> _Records to process_:
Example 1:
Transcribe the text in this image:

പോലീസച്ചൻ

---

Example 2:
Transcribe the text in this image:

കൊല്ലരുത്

> _Required action_:
Every record is to be written out verbatim.

> _Solution for this problem_:
Example 1:
Transcribe the text in this image:

പോലീസച്ചൻ

---

Example 2:
Transcribe the text in this image:

കൊല്ലരുത്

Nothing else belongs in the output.